Munition jeder Art, vor allem Loitering Amunition und Deep Strike-Fähigkeiten, ist elementar: Ohne Vorräte kann selbst modernstes Gerät nicht wirken. Ebenso wichtig sind Aufklärung (inklusive Weltraumkapazitäten), bewaffnete und Aufklärungsdrohnen, – und durchgehende Digitalisierung in den Führungs- und Kommunikationssystemen. Wir müssen mit unseren Partnern sicherstellen, dass wir Insellösungen vermeiden, Software-Updates und Modernisierung synchron halten,

 Prozesse straffen und uns auf gemeinsame Standards einigen.

„Munition, Drohnen und Digitalisierung gehören ganz oben auf die Liste – natürlich eng abgestimmt mit der Industrie.“

Welche positiven Beispiele für Rüstungskooperation haben Sie erlebt?

Panzerhaubitze 2000, Leopard-Kampfpanzer oder Radpanzer Boxer sind Paradebeispiele: enge Abstimmung, hohe Qualität, mehrere Partnerländer. Komplex wird es, wenn Nationen nachträglich unterschiedliche Modernisierungswege einschlagen – dann driften Software und Hardware auseinander. Für die Zukunft brauchen wir gemeinsame Upgrade-Pfade, um Einsatzbereitschaft und Kompatibilität zu erhalten.

Die Erfahrungen aus dem Ukraine-Krieg zeigen den immensen Bedarf an Artilleriemunition aufgrund des enormen Verbrauchs. Die Vorgabe der NATO lautet deshalb: Munition für 30 Tage.
Die Erfahrungen aus dem Ukraine-Krieg zeigen den immensen Bedarf an Artilleriemunition aufgrund des enormen Verbrauchs. Die Vorgabe der NATO lautet deshalb: Munition für 30 Tage.
Foto: Bundeswehr/Marco Dorow

„Kooperation klappte sehr gut bei der Panzerhaubitze 2000, beim Leoparden und beim Boxer. Entscheidend ist, dass wir Upgrades weiter gemeinsam entwickeln.“

Abschließend: Welche Rolle spielt die Innere Führung dabei? Ist das Konzept „Staatsbürger in Uniform“ noch zeitgemäß?

Absolut. Die Innere Führung beantwortet die Frage „Wofür dienen und kämpfen wir?“ und gibt einen soliden Wertekompaß.. Wer neu eintritt, bringt oft ganz unterschiedliche Hintergründe mit – da sind demokratische Bildung, ethische Maßstäbe und politisches Verständnis unverzichtbar.

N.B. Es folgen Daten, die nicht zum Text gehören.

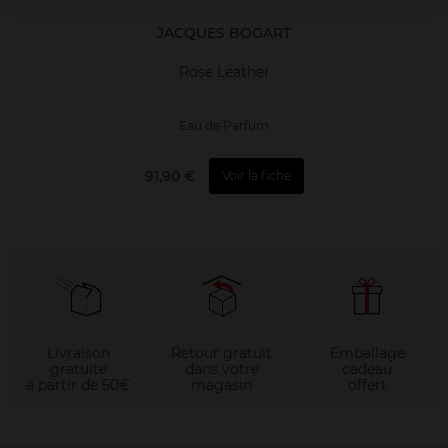
JACQUES BOGART
Rose Leather
Eau de Parfum
91,90 €
Voir la fiche
Livraison
Retour gratuit
Emballage
gratuite
dans votre
cadeau
à partir de 50€
magasin
offert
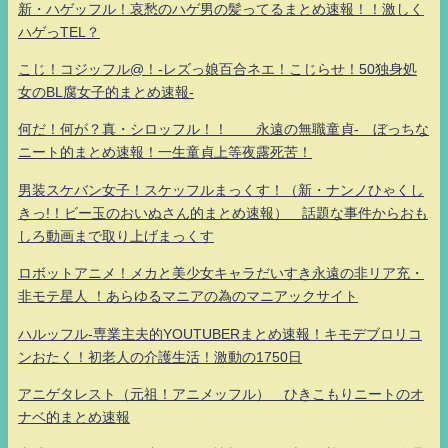
新・ハゲッフル！哀愁のハゲ男の髪ってるまとめ速報！！激しく
ハゲっTEL？
こじ！コジッフル@！-レズっ娘百合ネエ！こじらせ！50独身処
女のBL腐女子的まとめ速報-
何だ！何が？真・シロッフル！！ 永遠の無職童貞- ぼっちな
ニート的まとめ速報！一生童貞上等夜露死苦！
男装スケバン女子！スケッフルまっくす！（新・ナンノひゃくし
きっ!！ビー玉のおいぬさん的まとめ速報） 話題な事件からおも
しろ動画まで取り上げまっくす
ロボットアニメ！メカと美少女キャラだいすき永遠の非リア充・
非モテ星人 ！あらゆるマニアの為のマニアックサイト
ハルッフル-専業主夫的YOUTUBERまとめ速報！キモデブロリコ
ンおたく！初老人の介護生活！激動の1750日
アニゲタレスト（元祖！アニメッフル） ひきこもりニートのオ
ナベ的まとめ速報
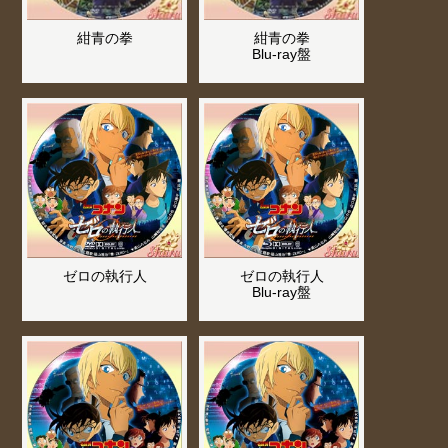
紺青の拳
紺青の拳
Blu-ray盤
ゼロの執行人
ゼロの執行人
Blu-ray盤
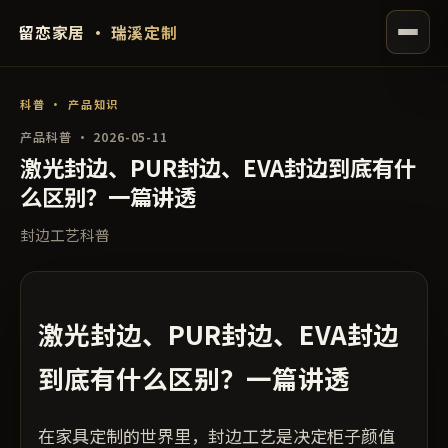
留恋家居 · 瑞溪定制
科普 · 产品知识
产品科普 · 2026-05-11
激光封边、PUR封边、EVA封边到底有什
么区别？一篇讲透
封边工艺科普
激光封边、PUR封边、EVA封边
到底有什么区别？一篇讲透
在家具定制的世界里，封边工艺是决定柜子颜值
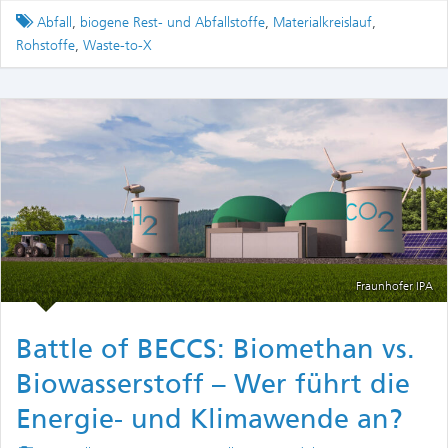
Tagged
Abfall
,
biogene Rest- und Abfallstoffe
,
Materialkreislauf
,
Rohstoffe
,
Waste-to-X
Fraunhofer IPA
Battle of BECCS: Biomethan vs.
Biowasserstoff – Wer führt die
Energie- und Klimawende an?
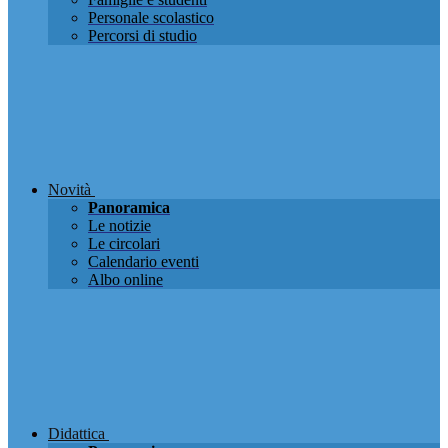
Personale scolastico
Percorsi di studio
Novità
Panoramica
Le notizie
Le circolari
Calendario eventi
Albo online
Didattica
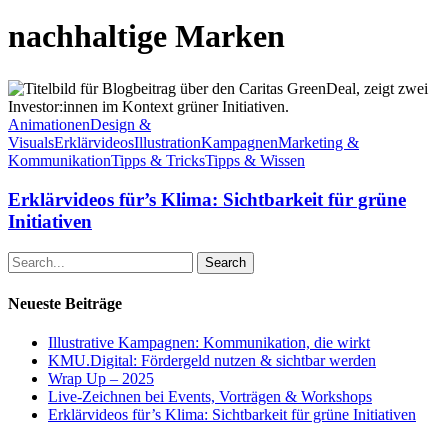
nachhaltige Marken
Erklärvideos
für’s
Klima:
Animationen
Design &
Sichtbarkeit
Visuals
Erklärvideos
Illustration
Kampagnen
Marketing &
für
Kommunikation
Tipps & Tricks
Tipps & Wissen
grüne
Initiativen
Erklärvideos für’s Klima: Sichtbarkeit für grüne
Initiativen
Search
Neueste Beiträge
Illustrative Kampagnen: Kommunikation, die wirkt
KMU.Digital: Fördergeld nutzen & sichtbar werden
Wrap Up – 2025
Live-Zeichnen bei Events, Vorträgen & Workshops
Erklärvideos für’s Klima: Sichtbarkeit für grüne Initiativen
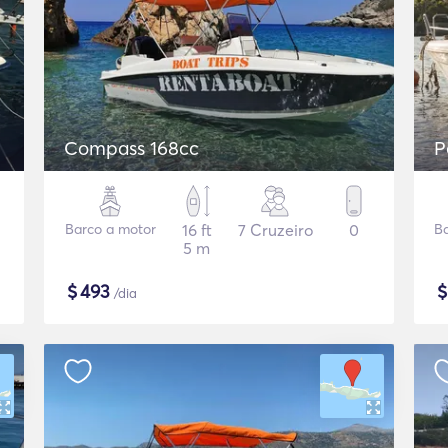
Compass 168cc
P
Barco a motor
16 ft
7 Cruzeiro
0
B
5 m
$
493
/dia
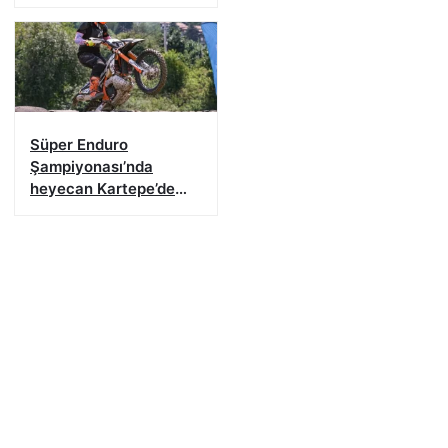
karşısına çıkacak
Süper Enduro
Şampiyonası’nda
heyecan Kartepe’de
başladı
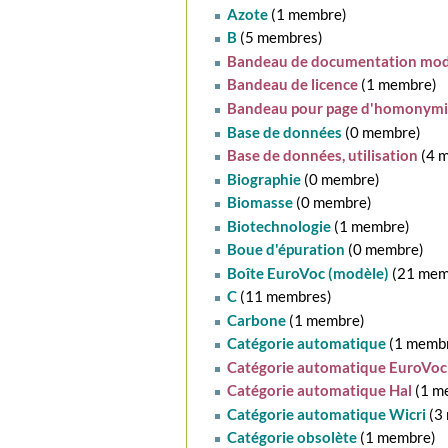
Azote
‏‎ (1 membre)
B
‏‎ (5 membres)
Bandeau de documentation mod
Bandeau de licence
‏‎ (1 membre)
Bandeau pour page d'homonymi
Base de données
‏‎ (0 membre)
Base de données, utilisation
‏‎ (
Biographie
‏‎ (0 membre)
Biomasse
‏‎ (0 membre)
Biotechnologie
‏‎ (1 membre)
Boue d'épuration
‏‎ (0 membre)
Boîte EuroVoc (modèle)
‏‎ (21 me
C
‏‎ (11 membres)
Carbone
‏‎ (1 membre)
Catégorie automatique
‏‎ (1 memb
Catégorie automatique EuroVoc
Catégorie automatique Hal
‏‎ (1 
Catégorie automatique Wicri
‏‎ 
Catégorie obsolète
‏‎ (1 membre)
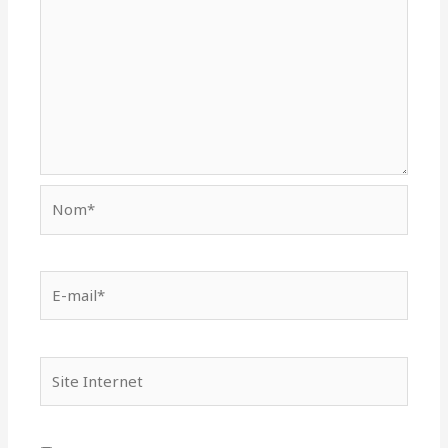
Nom*
E-
mail*
Site
Internet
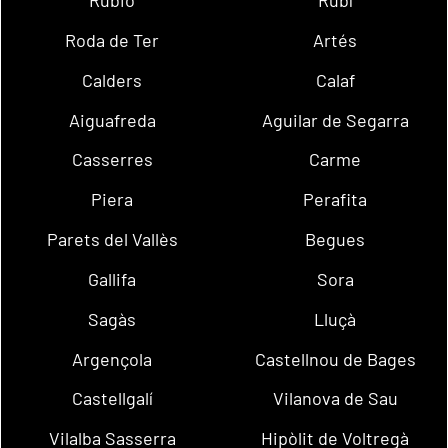
Rubió
Rubí
Roda de Ter
Artés
Calders
Calaf
Aiguafreda
Aguilar de Segarra
Casserres
Carme
Piera
Perafita
Parets del Vallès
Begues
Gallifa
Sora
Sagàs
Lluçà
Argençola
Castellnou de Bages
Castellgalí
Vilanova de Sau
Vilalba Sasserra
Hipòlit de Voltregà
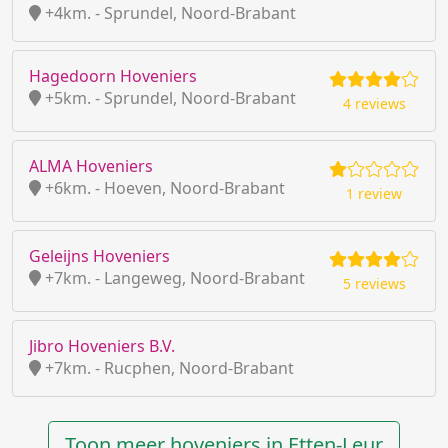
+4km. - Sprundel, Noord-Brabant
Hagedoorn Hoveniers
+5km. - Sprundel, Noord-Brabant
4 reviews
ALMA Hoveniers
+6km. - Hoeven, Noord-Brabant
1 review
Geleijns Hoveniers
+7km. - Langeweg, Noord-Brabant
5 reviews
Jibro Hoveniers B.V.
+7km. - Rucphen, Noord-Brabant
Toon meer hoveniers in Etten-Leur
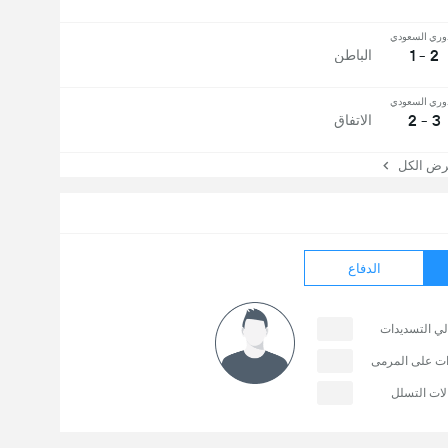
وري السعودي
2 - 1
الباطن
وري السعودي
3 - 2
الاتفاق
 الكل
الدفاع
لي التسديدات
ات على المرمى
لات التسلل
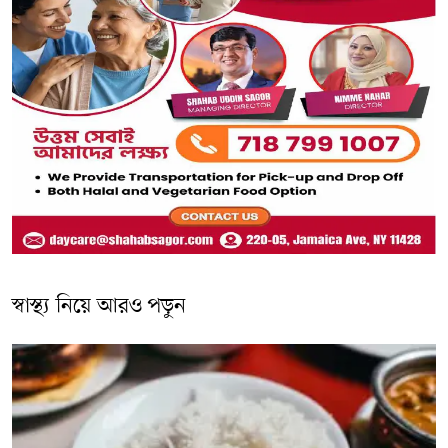
স্বাস্থ্য নিয়ে আরও পড়ুন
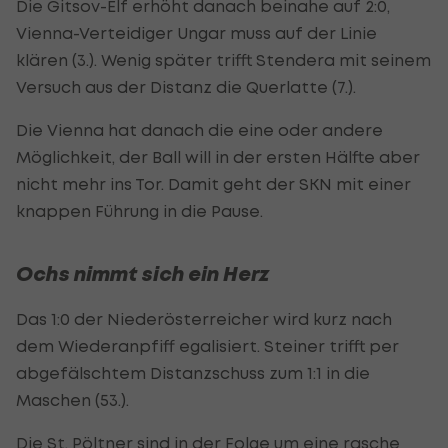
Die Gitsov-Elf erhöht danach beinahe auf 2:0,
Vienna-Verteidiger Ungar muss auf der Linie
klären (3.). Wenig später trifft Stendera mit seinem
Versuch aus der Distanz die Querlatte (7.).
Die Vienna hat danach die eine oder andere
Möglichkeit, der Ball will in der ersten Hälfte aber
nicht mehr ins Tor. Damit geht der SKN mit einer
knappen Führung in die Pause.
Ochs nimmt sich ein Herz
Das 1:0 der Niederösterreicher wird kurz nach
dem Wiederanpfiff egalisiert. Steiner trifft per
abgefälschtem Distanzschuss zum 1:1 in die
Maschen (53.).
Die St. Pöltner sind in der Folge um eine rasche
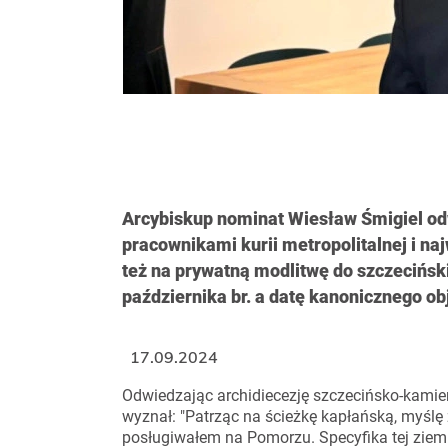
Arcybiskup nominat Wiesław Śmigiel odwi
pracownikami kurii metropolitalnej i naj
też na prywatną modlitwę do szczeciński
października br. a datę kanonicznego obj
17.09.2024
Odwiedzając archidiecezję szczecińsko-kami
wyznał: "Patrząc na ścieżkę kapłańską, myś
posługiwałem na Pomorzu. Specyfika tej ziemi 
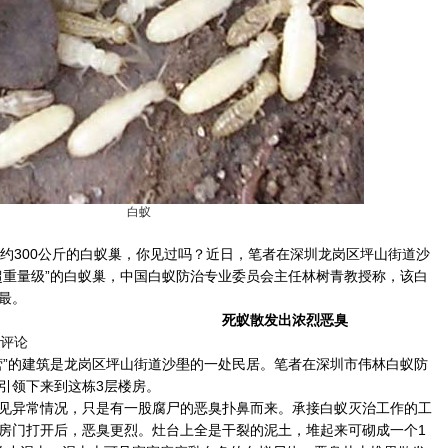
白蚁
300公斤的白蚁巢，你见过吗？近日，笔者在深圳龙岗区坪山街道沙
超重量级”的白蚁巢，中国白蚁防治专业委员会主任林树青教授称，该白
最。
死蚁散发出浓烈恶臭
评论
”的建筑是龙岗区坪山街道沙壆的一处民居。笔者在深圳市伟林白蚁防
引领下来到这栋3层楼房。
异常情况，只是有一股腐尸的恶臭扑鼻而来。承接白蚁灭治工作的工
房门打开后，恶臭更烈。灶台上全是干裂的泥土，堆起来可砌成一个1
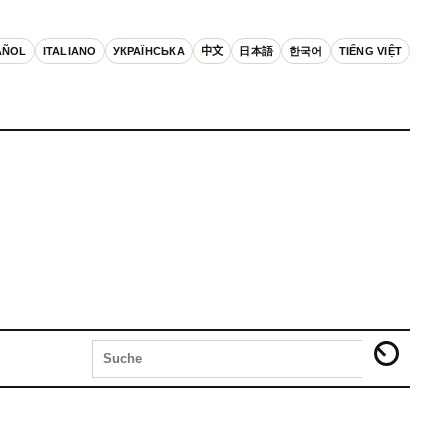
AÑOL
ITALIANO
УКРАЇНСЬКА
中文
日本語
한국어
TIẾNG VIỆT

Unsere Auftragstaktik erlaubt es, schnelle Entscheidungen auch auf tieferen Ebenen zu treffen. Das macht uns flexibel.

Und unsere Grundsätze der Menschenführung sowie die Ausbildung unserer Führungskräfte brauchen sich im internationalen wie auch im Vergleich mit der Wirtschaft nicht zu verstecken.

„Innere Führung bleibt unverzichtbar, um den Sinn des Dienens zu vermitteln – verbunden mit demokratischen Werten und einem klaren Verantwortungskonzept.“

Herzlichen Dank für das Gespräch, Herr General! Das war ein äußerst aufschlussreicher Blick auf aktuelle Herausforderungen und mögliche Wege für die Bundeswehr.